● **WHAT IS REQUIRED**:
Reproduce the source text of the records below verbatim, character for character.

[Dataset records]
*** Begin section ***
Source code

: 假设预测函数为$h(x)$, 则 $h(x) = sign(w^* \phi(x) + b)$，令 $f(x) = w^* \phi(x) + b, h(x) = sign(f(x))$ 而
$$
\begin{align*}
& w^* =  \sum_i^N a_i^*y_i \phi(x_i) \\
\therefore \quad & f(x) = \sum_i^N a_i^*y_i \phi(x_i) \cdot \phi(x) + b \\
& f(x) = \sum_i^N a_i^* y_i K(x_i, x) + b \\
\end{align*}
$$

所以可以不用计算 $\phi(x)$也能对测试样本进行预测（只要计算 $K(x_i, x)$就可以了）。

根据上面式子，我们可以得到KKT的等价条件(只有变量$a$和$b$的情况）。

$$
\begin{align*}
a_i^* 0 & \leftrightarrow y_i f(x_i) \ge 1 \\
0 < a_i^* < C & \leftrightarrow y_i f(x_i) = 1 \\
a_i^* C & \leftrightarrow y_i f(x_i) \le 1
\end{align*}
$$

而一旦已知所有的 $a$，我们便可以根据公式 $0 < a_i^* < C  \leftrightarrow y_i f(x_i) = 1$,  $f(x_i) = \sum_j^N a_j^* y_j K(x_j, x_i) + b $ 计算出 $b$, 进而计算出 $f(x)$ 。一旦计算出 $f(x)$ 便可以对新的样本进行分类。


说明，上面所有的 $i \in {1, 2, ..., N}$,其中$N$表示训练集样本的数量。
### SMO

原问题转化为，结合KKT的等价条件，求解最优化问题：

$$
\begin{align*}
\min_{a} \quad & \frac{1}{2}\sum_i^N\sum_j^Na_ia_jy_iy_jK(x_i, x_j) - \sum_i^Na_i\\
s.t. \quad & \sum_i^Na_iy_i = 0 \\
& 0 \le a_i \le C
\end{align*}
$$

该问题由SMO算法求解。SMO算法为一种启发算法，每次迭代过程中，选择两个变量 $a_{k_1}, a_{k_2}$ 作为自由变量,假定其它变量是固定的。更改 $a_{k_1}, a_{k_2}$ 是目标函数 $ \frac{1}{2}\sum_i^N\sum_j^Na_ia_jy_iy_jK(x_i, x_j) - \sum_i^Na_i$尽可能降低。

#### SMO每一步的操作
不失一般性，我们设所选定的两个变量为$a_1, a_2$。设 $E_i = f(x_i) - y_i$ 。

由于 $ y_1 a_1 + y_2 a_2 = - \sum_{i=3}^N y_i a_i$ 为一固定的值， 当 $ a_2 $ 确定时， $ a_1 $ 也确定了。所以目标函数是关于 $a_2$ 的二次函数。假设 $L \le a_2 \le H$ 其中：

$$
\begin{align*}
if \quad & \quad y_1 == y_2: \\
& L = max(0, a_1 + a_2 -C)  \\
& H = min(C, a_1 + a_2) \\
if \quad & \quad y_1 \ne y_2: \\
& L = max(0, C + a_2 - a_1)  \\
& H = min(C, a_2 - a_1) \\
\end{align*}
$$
*** End section ***
● **RESULT OF THE EXERCISE**:
Source code

: 假设预测函数为$h(x)$, 则 $h(x) = sign(w^* \phi(x) + b)$，令 $f(x) = w^* \phi(x) + b, h(x) = sign(f(x))$ 而
$$
\begin{align*}
& w^* =  \sum_i^N a_i^*y_i \phi(x_i) \\
\therefore \quad & f(x) = \sum_i^N a_i^*y_i \phi(x_i) \cdot \phi(x) + b \\
& f(x) = \sum_i^N a_i^* y_i K(x_i, x) + b \\
\end{align*}
$$

所以可以不用计算 $\phi(x)$也能对测试样本进行预测（只要计算 $K(x_i, x)$就可以了）。

根据上面式子，我们可以得到KKT的等价条件(只有变量$a$和$b$的情况）。

$$
\begin{align*}
a_i^* 0 & \leftrightarrow y_i f(x_i) \ge 1 \\
0 < a_i^* < C & \leftrightarrow y_i f(x_i) = 1 \\
a_i^* C & \leftrightarrow y_i f(x_i) \le 1
\end{align*}
$$

而一旦已知所有的 $a$，我们便可以根据公式 $0 < a_i^* < C  \leftrightarrow y_i f(x_i) = 1$,  $f(x_i) = \sum_j^N a_j^* y_j K(x_j, x_i) + b $ 计算出 $b$, 进而计算出 $f(x)$ 。一旦计算出 $f(x)$ 便可以对新的样本进行分类。


说明，上面所有的 $i \in {1, 2, ..., N}$,其中$N$表示训练集样本的数量。
### SMO

原问题转化为，结合KKT的等价条件，求解最优化问题：

$$
\begin{align*}
\min_{a} \quad & \frac{1}{2}\sum_i^N\sum_j^Na_ia_jy_iy_jK(x_i, x_j) - \sum_i^Na_i\\
s.t. \quad & \sum_i^Na_iy_i = 0 \\
& 0 \le a_i \le C
\end{align*}
$$

该问题由SMO算法求解。SMO算法为一种启发算法，每次迭代过程中，选择两个变量 $a_{k_1}, a_{k_2}$ 作为自由变量,假定其它变量是固定的。更改 $a_{k_1}, a_{k_2}$ 是目标函数 $ \frac{1}{2}\sum_i^N\sum_j^Na_ia_jy_iy_jK(x_i, x_j) - \sum_i^Na_i$尽可能降低。

#### SMO每一步的操作
不失一般性，我们设所选定的两个变量为$a_1, a_2$。设 $E_i = f(x_i) - y_i$ 。

由于 $ y_1 a_1 + y_2 a_2 = - \sum_{i=3}^N y_i a_i$ 为一固定的值， 当 $ a_2 $ 确定时， $ a_1 $ 也确定了。所以目标函数是关于 $a_2$ 的二次函数。假设 $L \le a_2 \le H$ 其中：

$$
\begin{align*}
if \quad & \quad y_1 == y_2: \\
& L = max(0, a_1 + a_2 -C)  \\
& H = min(C, a_1 + a_2) \\
if \quad & \quad y_1 \ne y_2: \\
& L = max(0, C + a_2 - a_1)  \\
& H = min(C, a_2 - a_1) \\
\end{align*}
$$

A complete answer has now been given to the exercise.